PROVIDED TEXT —

________________________________________

Commuting Like the Romans

When in Rome, go to work like the Romans

roman bus
Roman short bus
romans hustling to work
Romans commuting to work
pyramid subway stop
A Roman subway sign
When in Rome for a work meeting, one commutes to the office like a Roman. On a random Wednesday in September, I did just that - commuted like a Roman - and was shocked by the similarities and uniqueness of a Roman commute.

First, most Romans live in apartment buildings. So you'll wipe the sleep from your eyes as you navigate winding stairwells down to the street. Then you'll walk to the nearest bus stop, maybe a block or two away from your apartment building.

Roman buses are quite clean and efficient. My favorite are the short buses - electric buses about the size of a car, they navigate the narrow streets of Roman neighbourhoods no full-size bus could manage.

Both these and regular buses work on the honor system. Like in Russia, you can board through any door and should stamp your ticket if you need to. I had a Roma Pass, a great tourist pass that allows for unlimited rides over three days.

I took the bus to the subway station, and disappeared into its labyrinth along with the waves of Roman commuters heading off to their respective day jobs. The subway itself reminded me of the New York and London subway systems - small and claustrophobic compared to WMATA, but required to be so to be retrofitted into such history.

________________________________________

EXERCISE SET —
- 1) Answer these questions using the text on commuting in Rome:
(a) On what day of the week did the commute described take place?
(b) What pass was used, and over how many days does it allow unlimited rides?
(c) Which two subway systems did the Roman subway bring to mind?
- 2) Rewrite the passage of the text on commuting in Rome that starts with "Commuting Like the" and goes on through "a Roman commute.", substituting "metro" for each "subway".

Records excerpted from a collection
________________________________________

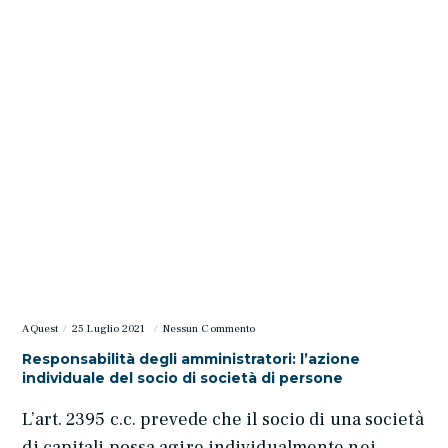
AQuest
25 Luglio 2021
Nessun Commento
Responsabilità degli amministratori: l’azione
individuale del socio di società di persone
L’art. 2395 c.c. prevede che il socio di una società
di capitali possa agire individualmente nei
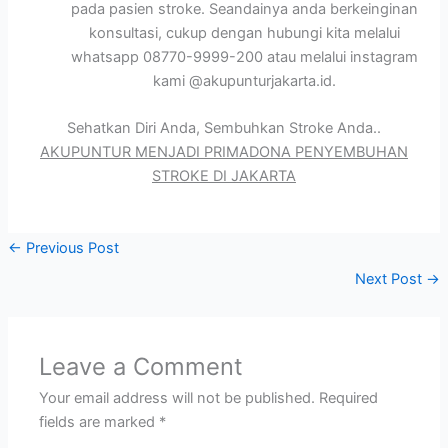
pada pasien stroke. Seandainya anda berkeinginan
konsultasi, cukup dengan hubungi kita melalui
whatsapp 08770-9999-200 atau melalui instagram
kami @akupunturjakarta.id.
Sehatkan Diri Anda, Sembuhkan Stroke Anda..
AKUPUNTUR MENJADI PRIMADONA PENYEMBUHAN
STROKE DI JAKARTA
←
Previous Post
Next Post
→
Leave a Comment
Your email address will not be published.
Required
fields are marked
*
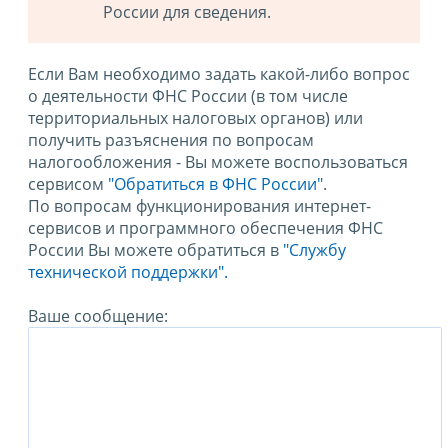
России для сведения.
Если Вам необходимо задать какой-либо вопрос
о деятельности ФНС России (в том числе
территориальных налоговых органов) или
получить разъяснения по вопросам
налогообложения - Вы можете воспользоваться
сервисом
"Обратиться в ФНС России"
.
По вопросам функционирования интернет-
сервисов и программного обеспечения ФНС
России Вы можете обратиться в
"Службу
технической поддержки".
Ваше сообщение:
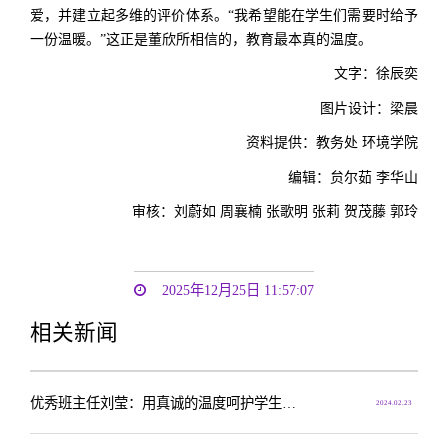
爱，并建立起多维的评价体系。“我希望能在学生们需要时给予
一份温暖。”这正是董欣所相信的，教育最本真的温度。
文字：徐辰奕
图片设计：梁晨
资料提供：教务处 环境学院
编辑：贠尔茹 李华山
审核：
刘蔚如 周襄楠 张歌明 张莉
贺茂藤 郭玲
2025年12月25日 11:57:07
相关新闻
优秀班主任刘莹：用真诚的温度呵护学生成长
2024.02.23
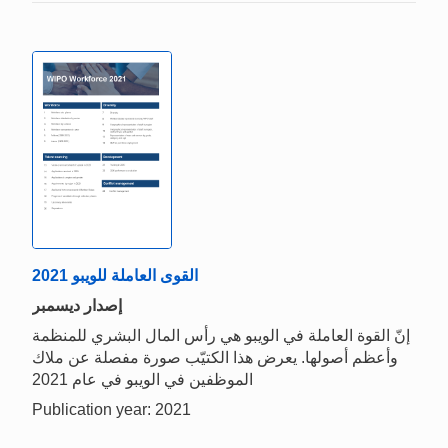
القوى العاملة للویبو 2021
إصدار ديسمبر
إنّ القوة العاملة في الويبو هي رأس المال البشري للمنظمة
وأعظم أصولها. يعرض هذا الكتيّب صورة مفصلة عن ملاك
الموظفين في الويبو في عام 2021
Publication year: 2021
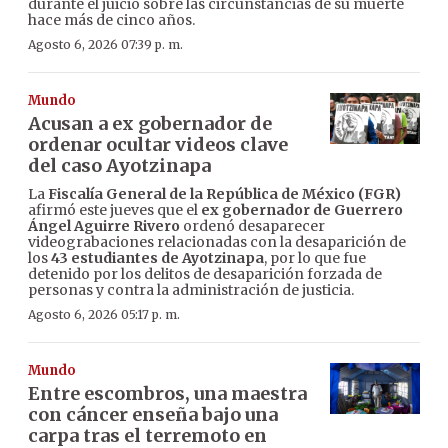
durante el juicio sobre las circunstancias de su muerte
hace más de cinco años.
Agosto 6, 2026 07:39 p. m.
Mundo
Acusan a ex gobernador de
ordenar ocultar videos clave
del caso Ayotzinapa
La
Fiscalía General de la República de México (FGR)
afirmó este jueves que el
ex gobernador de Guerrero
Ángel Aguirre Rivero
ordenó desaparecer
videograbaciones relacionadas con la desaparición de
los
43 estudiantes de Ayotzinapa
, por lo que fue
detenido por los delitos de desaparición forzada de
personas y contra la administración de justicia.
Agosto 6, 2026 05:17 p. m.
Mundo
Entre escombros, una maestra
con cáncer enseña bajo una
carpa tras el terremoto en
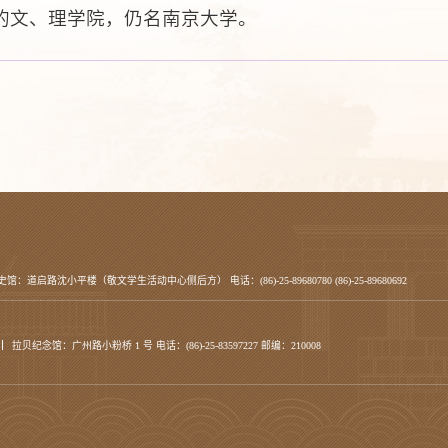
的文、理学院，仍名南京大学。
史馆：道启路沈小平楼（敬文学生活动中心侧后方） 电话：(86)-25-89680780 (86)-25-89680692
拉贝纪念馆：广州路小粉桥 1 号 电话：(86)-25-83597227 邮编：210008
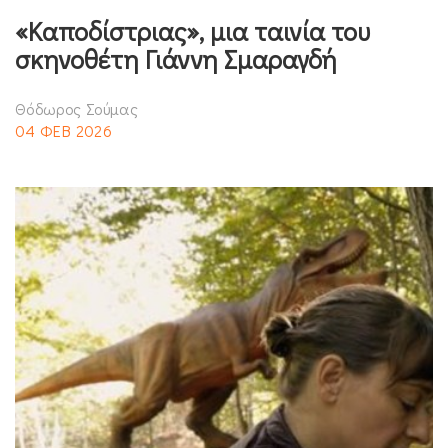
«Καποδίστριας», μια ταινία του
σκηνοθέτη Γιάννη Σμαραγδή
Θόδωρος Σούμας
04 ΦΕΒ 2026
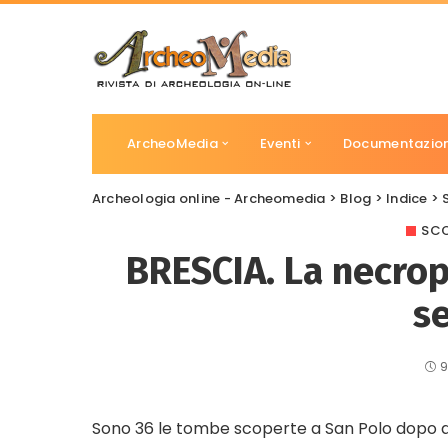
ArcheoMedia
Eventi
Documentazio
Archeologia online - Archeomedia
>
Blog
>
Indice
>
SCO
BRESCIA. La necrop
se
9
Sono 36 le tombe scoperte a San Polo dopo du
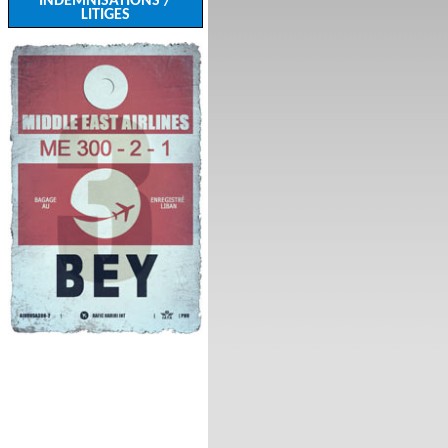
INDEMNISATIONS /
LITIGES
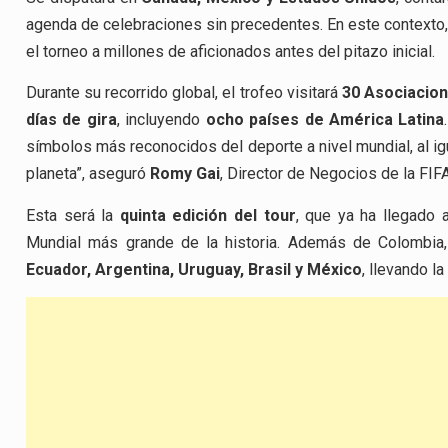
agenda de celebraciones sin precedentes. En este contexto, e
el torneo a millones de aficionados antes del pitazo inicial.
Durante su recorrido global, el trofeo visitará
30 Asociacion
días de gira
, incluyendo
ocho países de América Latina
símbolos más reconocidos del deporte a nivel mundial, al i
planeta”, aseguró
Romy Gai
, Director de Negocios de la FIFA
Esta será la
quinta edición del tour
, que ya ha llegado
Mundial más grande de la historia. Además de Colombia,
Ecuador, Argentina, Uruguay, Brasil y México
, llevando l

________________________________________

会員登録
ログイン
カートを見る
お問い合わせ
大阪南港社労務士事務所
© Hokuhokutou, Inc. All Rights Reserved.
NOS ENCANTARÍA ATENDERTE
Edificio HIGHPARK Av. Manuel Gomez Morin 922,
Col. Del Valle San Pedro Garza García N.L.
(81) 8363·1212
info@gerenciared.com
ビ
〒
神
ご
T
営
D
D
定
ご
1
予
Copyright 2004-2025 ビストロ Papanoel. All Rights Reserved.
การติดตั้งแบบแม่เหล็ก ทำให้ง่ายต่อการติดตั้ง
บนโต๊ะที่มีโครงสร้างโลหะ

________________________________________

ANSWERS —
- 1)
(a) A Wednesday (in September).
(b) A Roma Pass, which allows unlimited rides over three days.
(c) The New York and London subway systems.

- 2)
Commuting Like the Romans

When in Rome, go to work like the Romans

roman bus
Roman short bus
romans hustling to work
Romans commuting to work
pyramid metro stop
A Roman metro sign
When in Rome for a work meeting, one commutes to the office like a Roman. On a random Wednesday in September, I did just that - commuted like a Roman - and was shocked by the similarities and uniqueness of a Roman commute.